Quante deviazioni vengon poste quando trattasi di riportare fatti raccontati di un passato così adorato...quasi a voler che ciò che succedeva fosse a dovere di metterlo ad elevazione culturale.
A stare dalle parole che Giovanni Cavalcanti cita nelle sue Istorie fiorentine scritte nella prima metà del XV secolo, con il tempo è stato anche aggiunto un nome al semplice fiorentino protagonista della storia.
La leggenda di "Anselmo" (a questo punto le virgolette stanno sul nome) diventa quasi vera e invito tutti a leggerla con simpatia e ad alleggerirla con un mio precedente post, scritto consultando testi più recenti.
Buona lettura.
"Come nella via del Cocomero fu un cittadino che sognò che un leone gli mordeva la mano, e che si moriva; e tornògli vero.
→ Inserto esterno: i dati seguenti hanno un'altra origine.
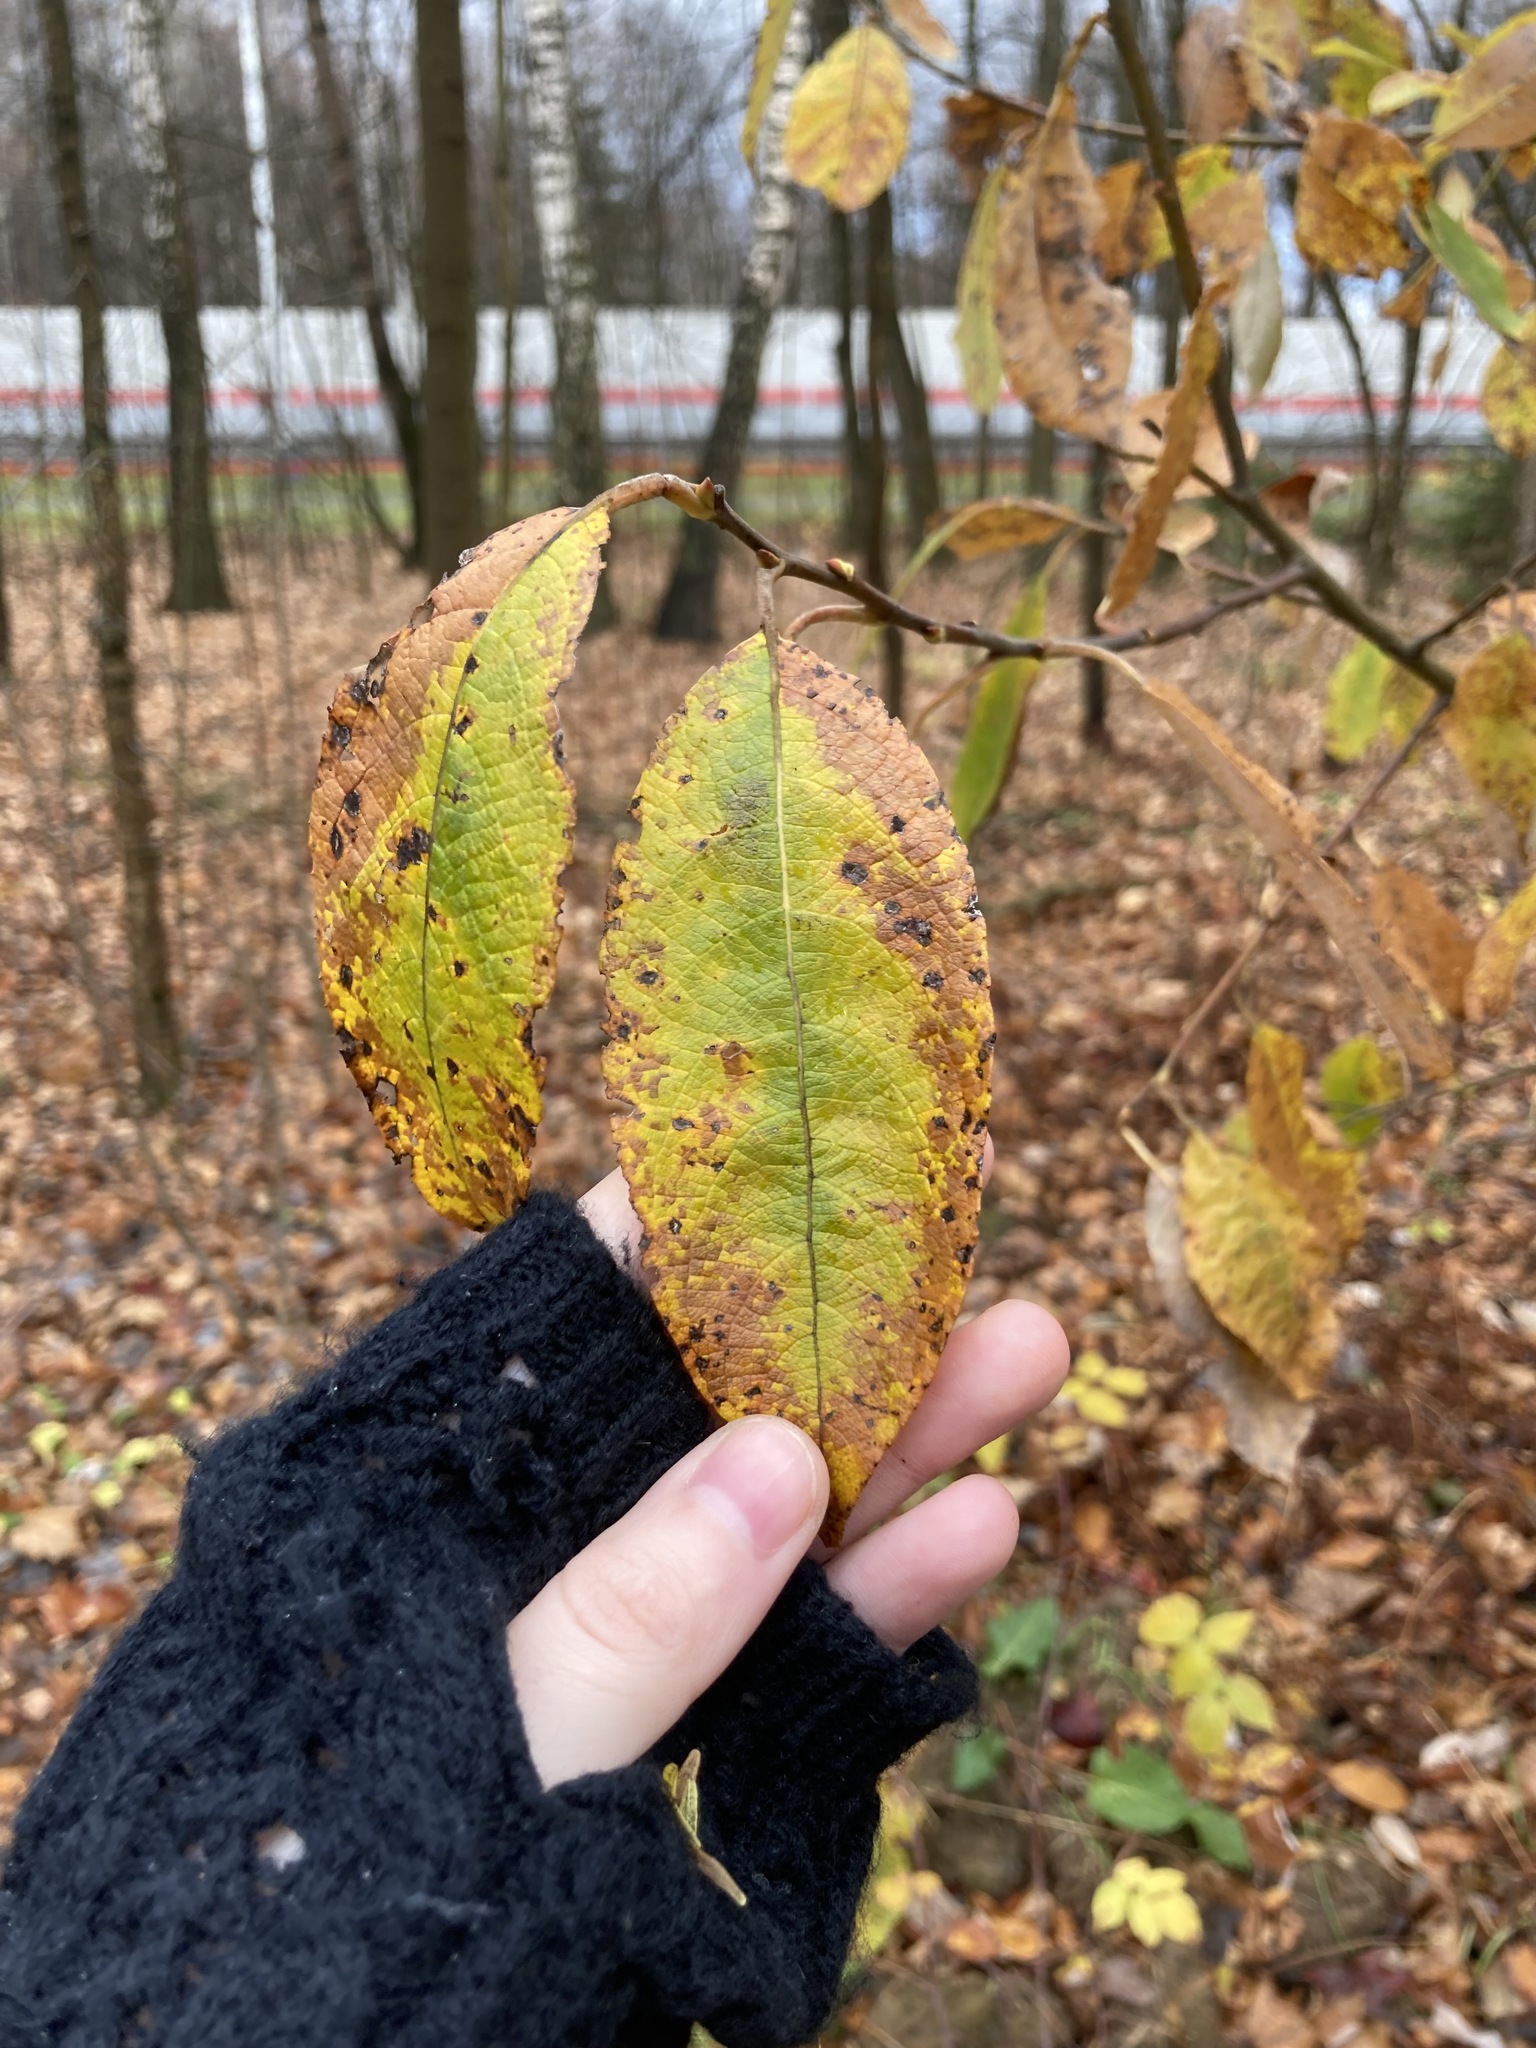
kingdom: Plantae
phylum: Tracheophyta
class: Magnoliopsida
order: Malpighiales
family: Salicaceae
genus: Salix
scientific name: Salix caprea
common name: Goat willow
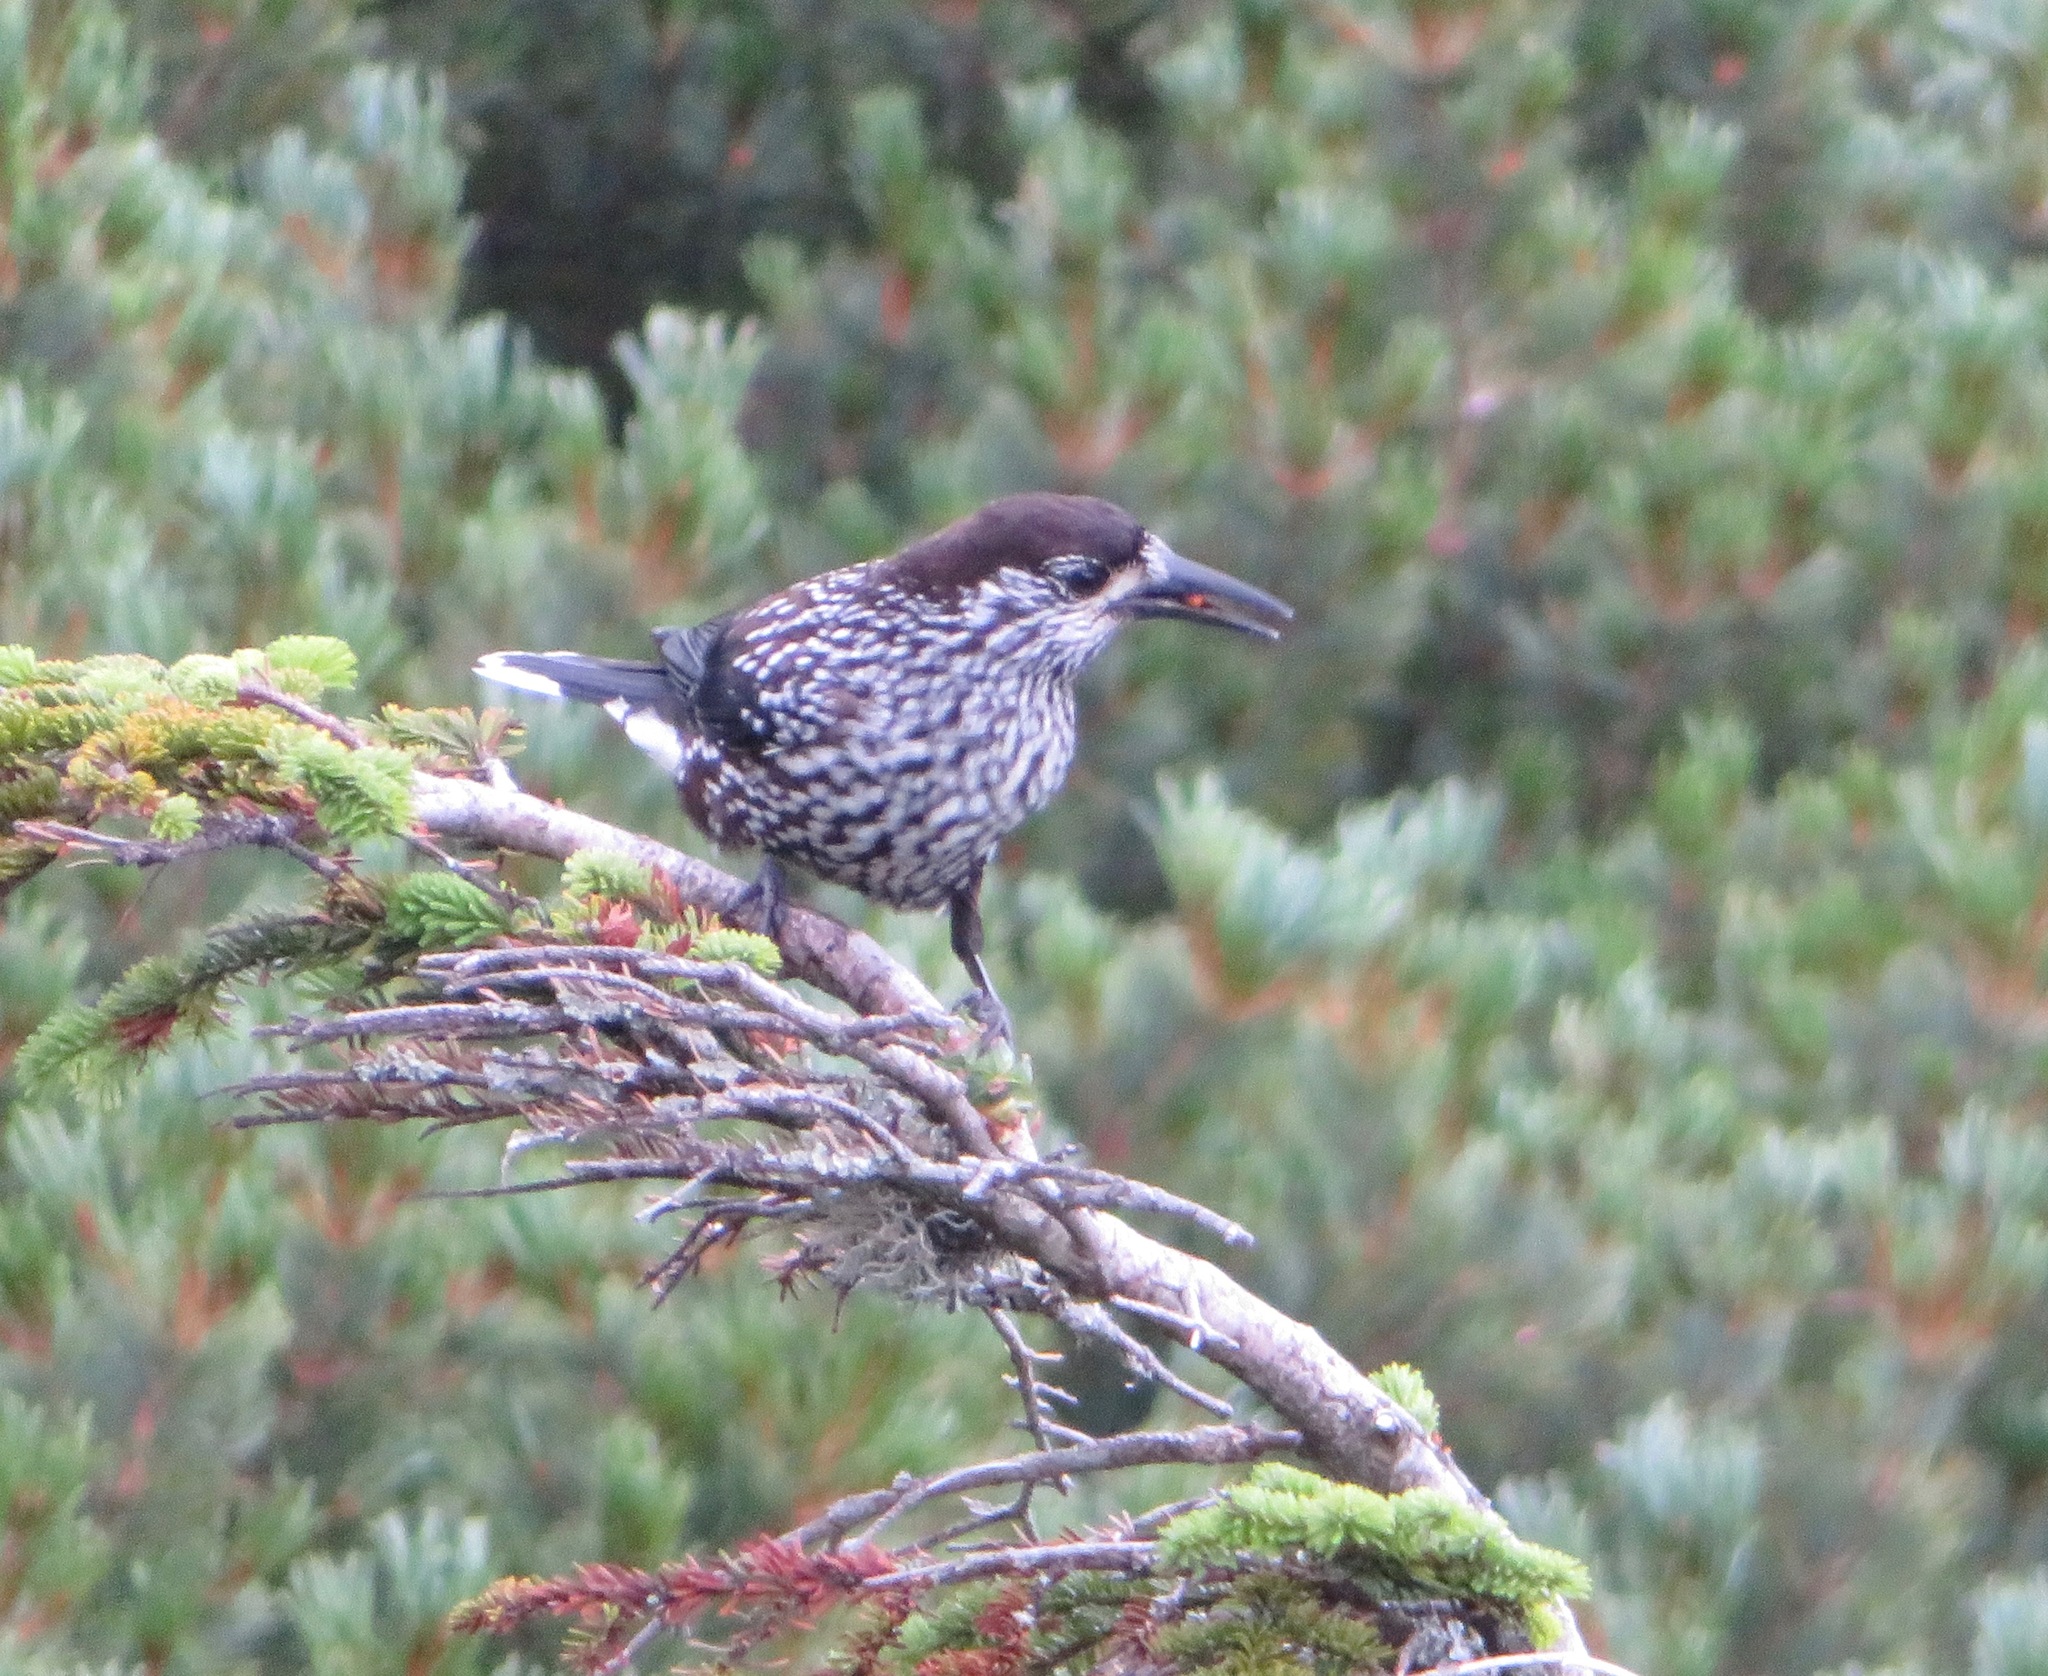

E’ si vede che questa nostra vita, la quale tanto cara tegniamo, e in cui tutta speranza abbiamo posta, è appiccata a tanta debilità di filo, che dalla vanità de’ sogni non può alcuna difesa nè resistenza fare. Io udii da un maestro Francesco di ser Conte, cerusico e discepolo del grandissimo cerusico maestro Lodovico, il quale mi fece autentica fede, come s’era ritrovato, con tutti i medici, a correre a casa un nostro cittadino nella via del Cocomero. Questo cittadino sognò che un leone gli mordeva la mano, e di quello morso si moriva. Seguendo la mattina del fatto sogno, e andando alla bottega, per lo quale andamento capitò in sulla porta di Santa Maria del Fiore, che risponde al principio della via del Cocomero: in su quella, per adornezza della porta di marmo, v’è due leoni scolpiti; del quale all’uno il detto sognatore la mano gli mise in bocca, dicendo: Io voglio che il sogno faccia suo corso, acciocchè io esca di sì perverso immaginamento, e sarò libero dal tristo annunzio. Uno scorpione essendo entrato per la frigidità del marmo, in quella bocca, a quello sognatore punse quel dito che sta per confino in mezzo di tutta la mano; il quale morso fu di tanta amaritudine, che per tutti que’ medici riparo non si potè trovare che la vita dalla puntura non fusse in quel medesimo dì soperchiata e vinta: e così il sogno fu vero profeta, e la ciancia la somma cagione di si inopinata e mai più sentita morte. Non ostante che questo non sia obbligato nelle nostre promesse a descrivere, lo narro per prova della predetta visione del conte Oddo; conciossia cosa che le prove de miracoli i mostrano con le prove delle cose miracolose."